Work request: Copy out each of the rows below with no changes.

Stored dataset items:
..........

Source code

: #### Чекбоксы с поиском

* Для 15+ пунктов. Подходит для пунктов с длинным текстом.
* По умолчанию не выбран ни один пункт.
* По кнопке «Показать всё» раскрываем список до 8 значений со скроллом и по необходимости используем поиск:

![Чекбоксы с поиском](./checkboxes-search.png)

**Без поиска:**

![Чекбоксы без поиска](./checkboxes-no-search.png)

..........

Result below:
Source code

: #### Чекбоксы с поиском

* Для 15+ пунктов. Подходит для пунктов с длинным текстом.
* По умолчанию не выбран ни один пункт.
* По кнопке «Показать всё» раскрываем список до 8 значений со скроллом и по необходимости используем поиск:

![Чекбоксы с поиском](./checkboxes-search.png)

**Без поиска:**

![Чекбоксы без поиска](./checkboxes-no-search.png)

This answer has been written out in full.